What this task involves — Present the lines of every row below as a single numbered list, skipping blank lines and leaving out the pictures.

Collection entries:
■ ■ ■ ■ ■
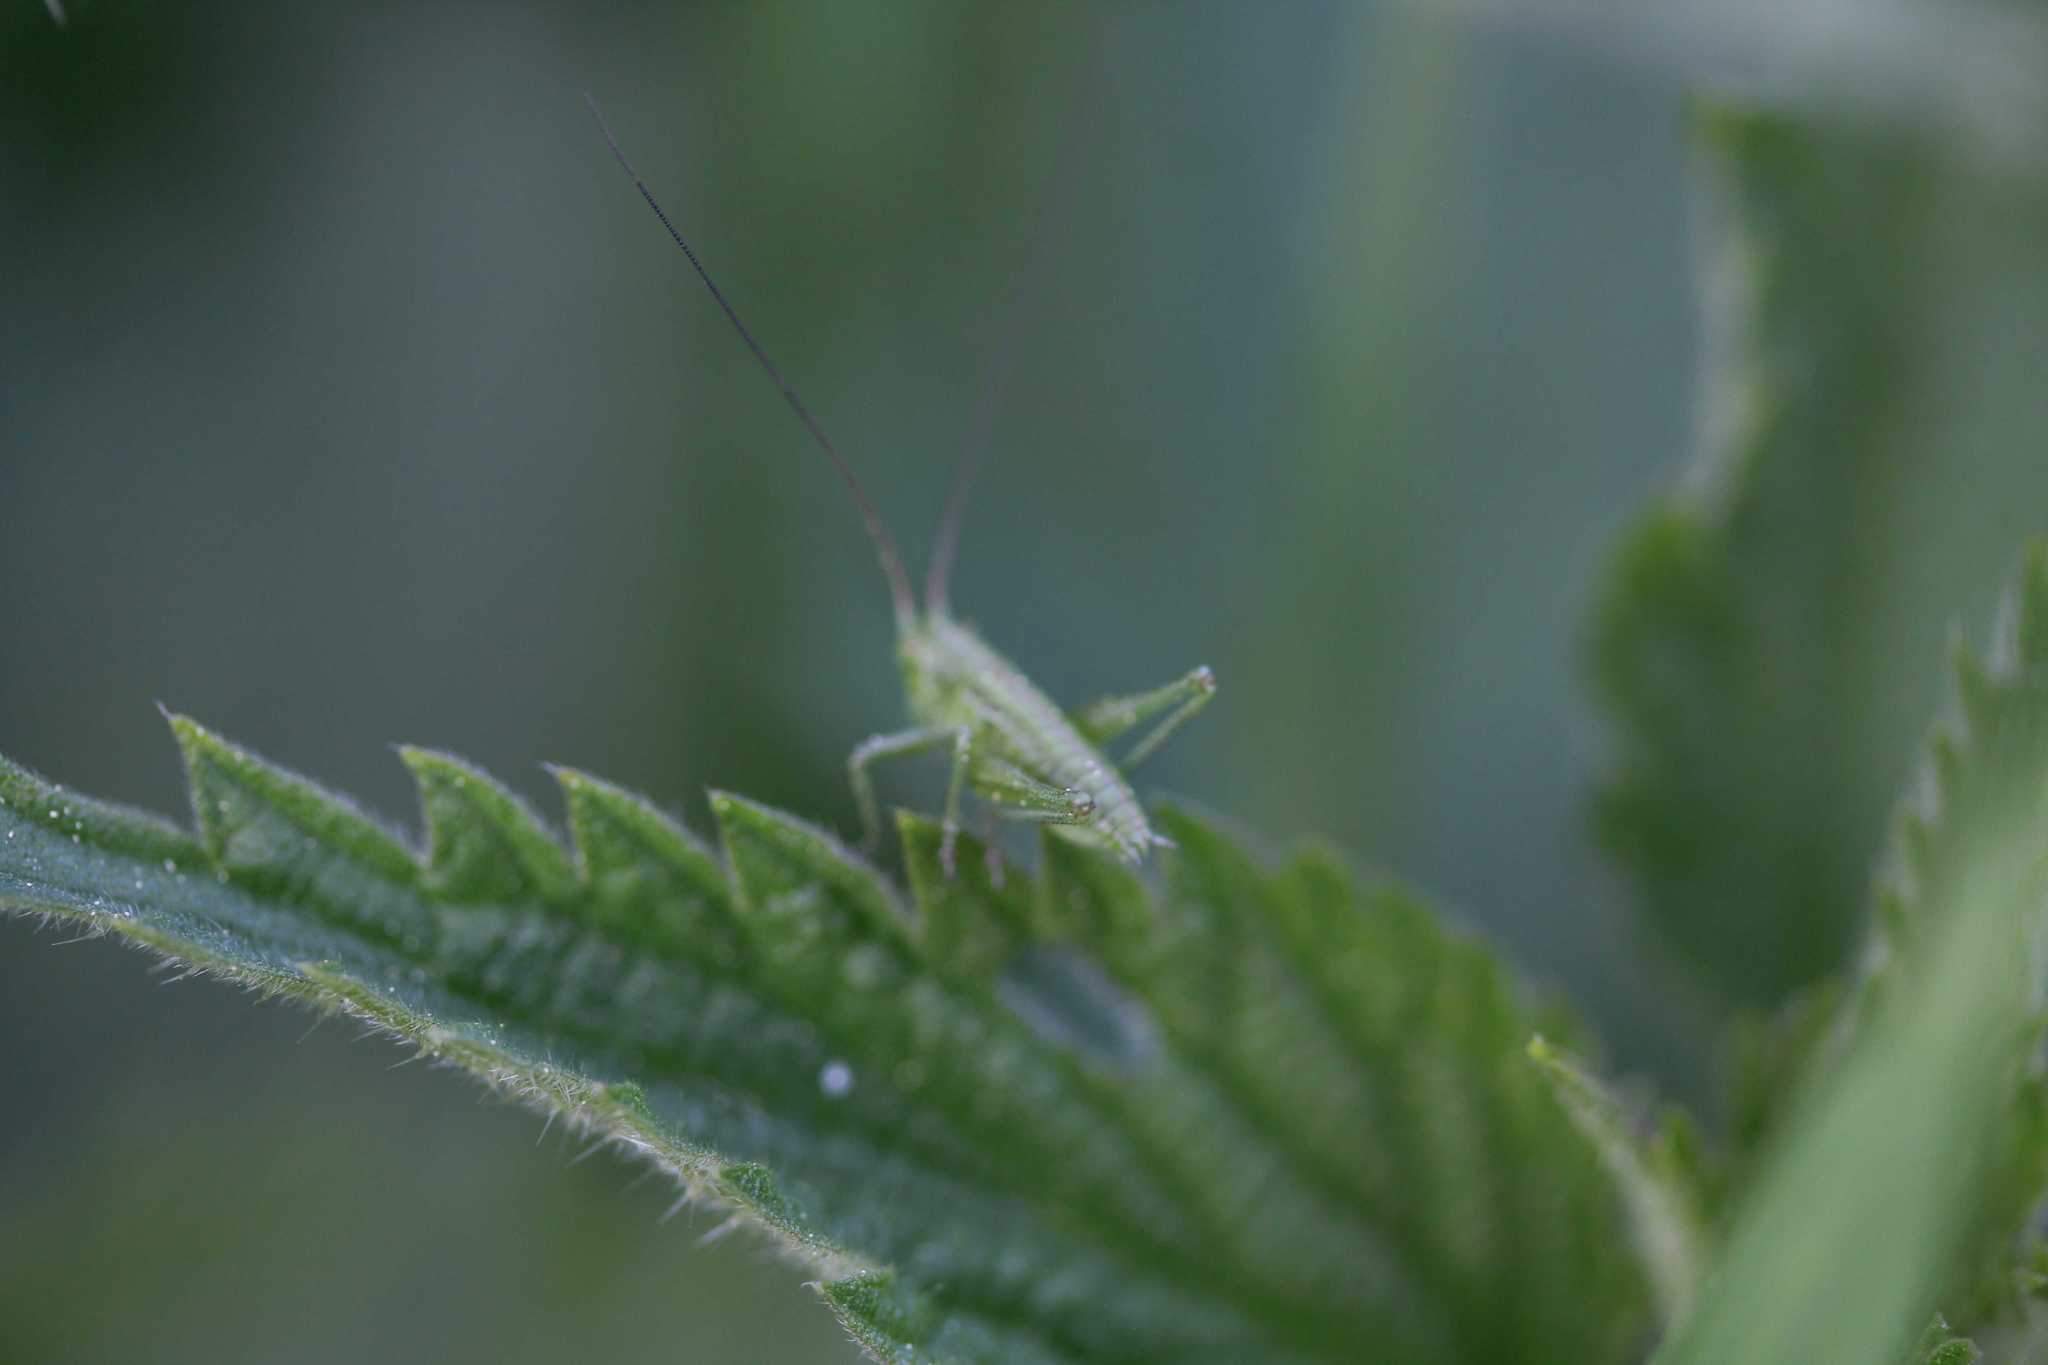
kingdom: Animalia
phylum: Arthropoda
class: Insecta
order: Orthoptera
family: Tettigoniidae
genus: Tettigonia
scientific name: Tettigonia viridissima
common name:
■ ■ ■ ■ ■
Reply to the task —
1. kingdom: Animalia
2. phylum: Arthropoda
3. class: Insecta
4. order: Orthoptera
5. family: Tettigoniidae
6. genus: Tettigonia
7. scientific name: Tettigonia viridissima
8. common name:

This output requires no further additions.